Horne worked for several years learning the trade in the gold mines of Renfrew, Nova Scotia, and Oldham near his home in Nova Scotia. He then went to Colorado, and then to the gold camps of British Columbia and California. In 1908, Horne caught wind of the silver discoveries in Cobalt, Ontario and travelled back to the area.

He was first attracted by the general rock structure of the Rouyn area in 1911. Results of three subsequent trips to the Quebec township proved disappointing, but had the tenacity and prospector's instinct that refused to be downed. As a consequence in 1920 he succeeded in forming a syndicate to finance the staking and development of the present 600 acre area. The series of operations culminating in the incorporation under the Laws of Ontario of Noranda were started in August, 1922, when claims staked by Edmund Horne in Rouyn Township, Quebec, were optioned by a syndicate formed a few months previous for the purpose of exploring promising areas, the acquirement of claims and the general development of mining properties. The Horne claims, together with a number of other properties that had been acquired developed Noranda into an outstanding copper-gold producer.

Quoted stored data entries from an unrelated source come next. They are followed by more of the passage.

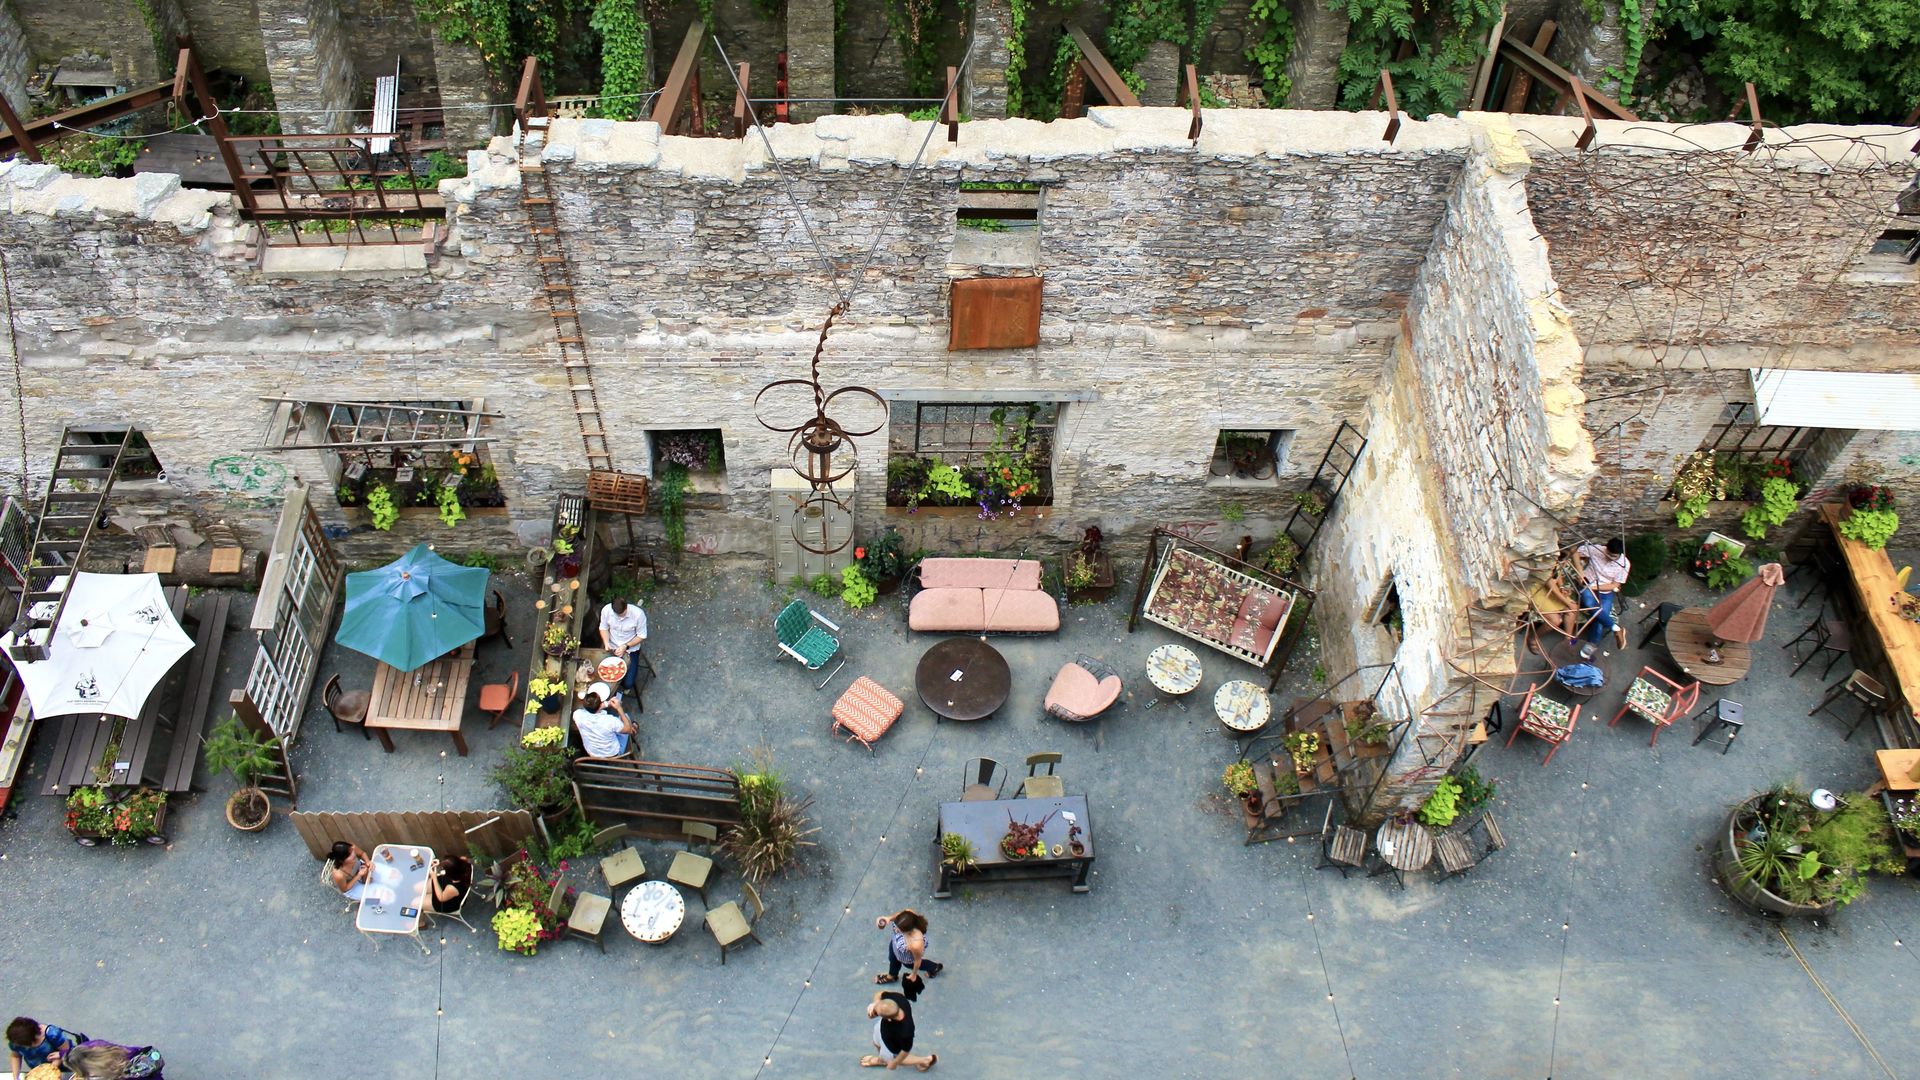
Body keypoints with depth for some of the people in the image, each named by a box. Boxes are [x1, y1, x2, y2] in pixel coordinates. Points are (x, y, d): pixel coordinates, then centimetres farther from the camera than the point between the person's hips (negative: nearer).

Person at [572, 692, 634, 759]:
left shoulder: (578, 715, -29)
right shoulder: (610, 721, -37)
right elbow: (628, 729, -17)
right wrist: (619, 708, -19)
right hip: (613, 755, -3)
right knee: (625, 716, 16)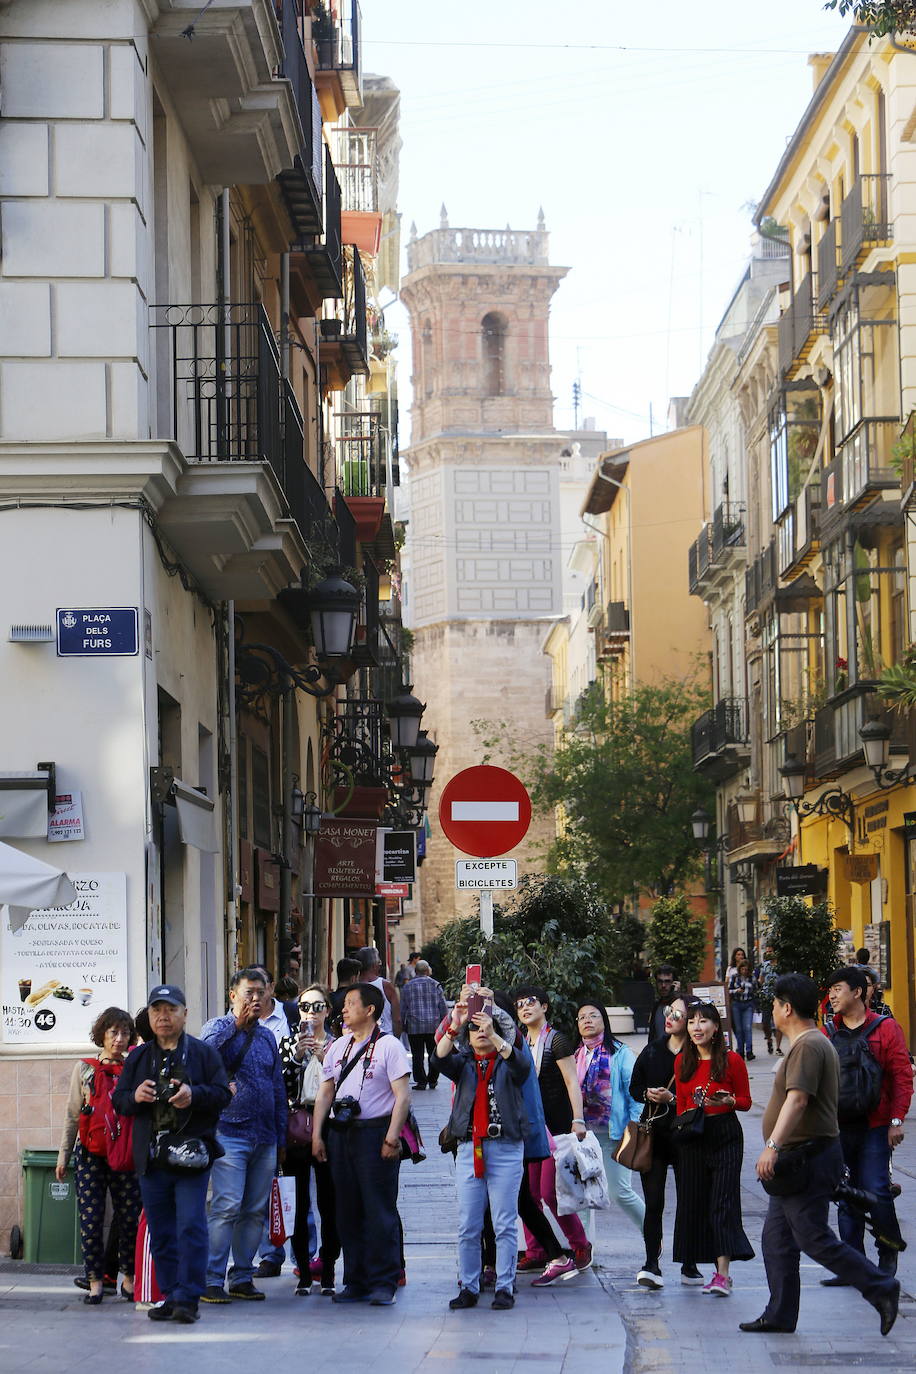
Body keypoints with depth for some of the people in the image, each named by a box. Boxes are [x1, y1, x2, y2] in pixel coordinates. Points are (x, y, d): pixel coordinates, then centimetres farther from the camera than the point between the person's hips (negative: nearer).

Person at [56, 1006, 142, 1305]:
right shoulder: (85, 1069, 7)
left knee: (129, 1218, 1)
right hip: (90, 1155, 0)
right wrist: (63, 1155, 8)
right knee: (90, 1220, -3)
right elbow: (72, 1115, 10)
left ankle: (128, 1278, 14)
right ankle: (95, 1281, 4)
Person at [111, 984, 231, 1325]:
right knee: (161, 1232, 7)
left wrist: (194, 1095, -18)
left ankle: (187, 1297, -9)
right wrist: (135, 1097, -9)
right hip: (151, 1157, 4)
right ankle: (169, 1295, 14)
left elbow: (223, 1093, -1)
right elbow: (118, 1101, 13)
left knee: (191, 1226, -10)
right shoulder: (138, 1058, 15)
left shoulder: (203, 1053, 5)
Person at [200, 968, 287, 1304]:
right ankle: (212, 1279, -10)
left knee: (255, 1211, 6)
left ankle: (242, 1277, 13)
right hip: (230, 1133, -6)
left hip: (265, 1138, 6)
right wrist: (237, 1025, -22)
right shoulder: (219, 1028, 1)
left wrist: (281, 1138, 19)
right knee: (226, 1207, -13)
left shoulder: (267, 1036, 18)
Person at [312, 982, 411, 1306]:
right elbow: (325, 1093, 17)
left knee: (380, 1212, -5)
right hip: (340, 1134, 6)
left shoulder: (388, 1046, -3)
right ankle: (356, 1282, 15)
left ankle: (383, 1284, -1)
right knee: (348, 1212, 8)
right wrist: (317, 1135, 8)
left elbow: (402, 1095, -9)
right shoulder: (338, 1047, 16)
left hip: (374, 1133, -6)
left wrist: (392, 1137, -17)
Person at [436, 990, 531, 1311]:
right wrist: (454, 1027, -24)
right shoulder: (463, 1062, 13)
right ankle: (468, 1288, 9)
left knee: (505, 1223, -2)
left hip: (505, 1148, -2)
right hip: (469, 1148, 2)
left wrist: (493, 1034, -30)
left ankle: (505, 1288, 3)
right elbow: (442, 1058, -7)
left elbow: (521, 1064, -16)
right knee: (467, 1226, 2)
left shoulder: (507, 1063, 7)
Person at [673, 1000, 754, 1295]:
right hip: (692, 1138, 5)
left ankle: (722, 1275, -17)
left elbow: (746, 1101, 2)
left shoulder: (731, 1060, -4)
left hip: (726, 1136, -5)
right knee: (695, 1202, 3)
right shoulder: (682, 1062, 9)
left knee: (723, 1202, -12)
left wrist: (728, 1101, -17)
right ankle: (719, 1271, 11)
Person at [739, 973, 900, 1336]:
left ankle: (880, 1288, -6)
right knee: (776, 1237, 10)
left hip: (809, 1156, -11)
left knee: (813, 1238, -10)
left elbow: (797, 1100, -29)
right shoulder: (810, 1043, 18)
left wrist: (773, 1146, -36)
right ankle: (780, 1314, 13)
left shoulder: (808, 1046, -17)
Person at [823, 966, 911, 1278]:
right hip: (839, 1127, 5)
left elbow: (903, 1076, -4)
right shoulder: (830, 1034, 11)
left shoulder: (885, 1028, -2)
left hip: (874, 1126, -5)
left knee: (876, 1191, -9)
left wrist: (896, 1120, -11)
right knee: (846, 1197, 6)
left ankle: (889, 1255, 11)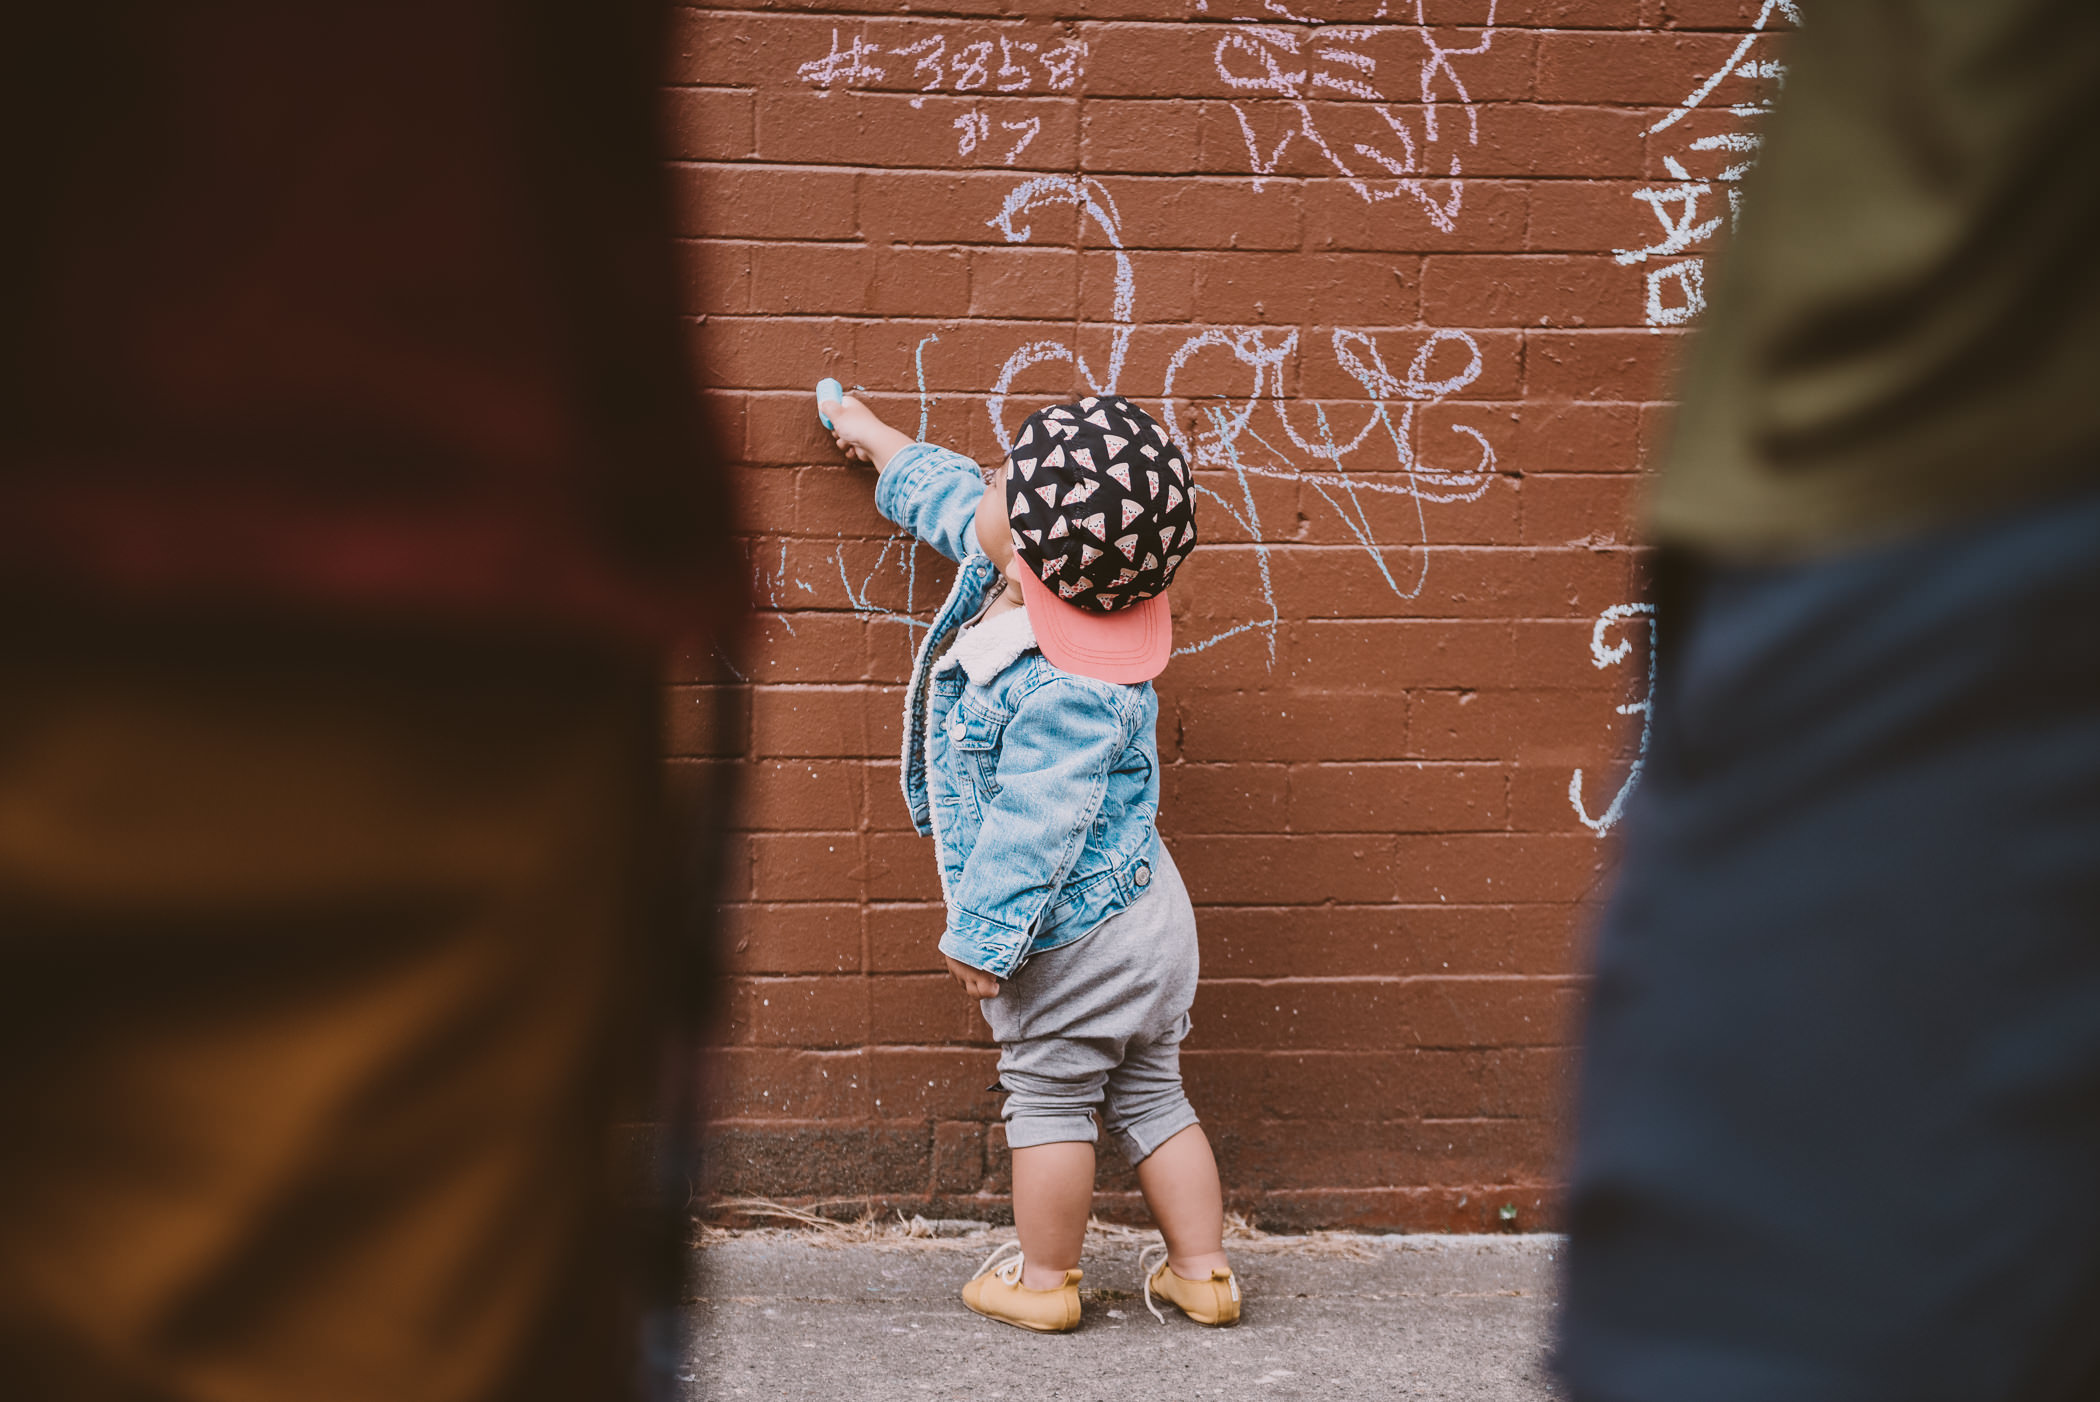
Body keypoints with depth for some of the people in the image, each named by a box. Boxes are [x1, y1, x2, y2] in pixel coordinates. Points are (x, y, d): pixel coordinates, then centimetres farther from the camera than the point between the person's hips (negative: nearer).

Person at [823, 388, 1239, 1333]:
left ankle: (1043, 1281, 23)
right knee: (1149, 1096, 16)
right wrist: (877, 439, 31)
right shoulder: (1026, 573, -2)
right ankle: (1202, 1273, 24)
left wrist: (980, 935, -20)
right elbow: (952, 497, 17)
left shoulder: (1065, 689, -31)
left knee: (1049, 1099, 8)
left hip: (1068, 932, -10)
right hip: (1140, 907, 10)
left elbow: (1033, 825, -27)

Noranda went on to employ more than 32,000 people, and have assets in excess of $11.8 billion.

Edmund Henry Horne died on March 15, 1953, in Halifax, Nova Scotia.

== Legacy ==

E.H. Horne School

E. H. (Edmund Henry) Horne married later in life and returned to his hometown of Enfield, Nova Scotia.

Edmund and his wife Anna lived at Monte Vista, their 1000 acre farm on Grand Lake, on the outskirts of Enfield. There they raised prize cattle. During the Second World War, the childless couple took in British children who were sent to Canada for safety reasons.

The Hornes were very generous to the community of Enfield. They supported St. Bernard's Parish during their lifetime and after their death.

When Rev. J.J. Devine, pastor of St. Bernard's, saw the need for a new school in the community, he approached Edmund Horne for help. As a result of Fr. Devine's visit, the Hornes built a state of the art school for the community. Mr. Horne had the school built, named it the E.H. Horne School and presented the deed to the community at the opening ceremonies early in 1943. The school was to be run by a board of trustees, and the Sisters of Charity were to be the main teachers, with at least one lay teacher. The event was covered by the media and published in the provincial newspaper.

The E.H. Horne School is still a vital part of the community of Enfield. Although it has no longer used as a school since 2000, it is now a community centre which houses various businesses such as dance and exercise classes as well as a daycare.

A few years after Edmund's death, Anna gifted their estate of Monte Vista to the Oblates of Eastern Canada. It has changed hands several times and since has been subdivided. The main house remains although it had a major extension when owned by Charles and Patricia McCulloch.

The Hornes are buried in St. Bernard's Cemetery, directly across the road from the E.H. Horne School.

E.H. Horne was inducted into the Canadian Mining Hall of Fame in 1996.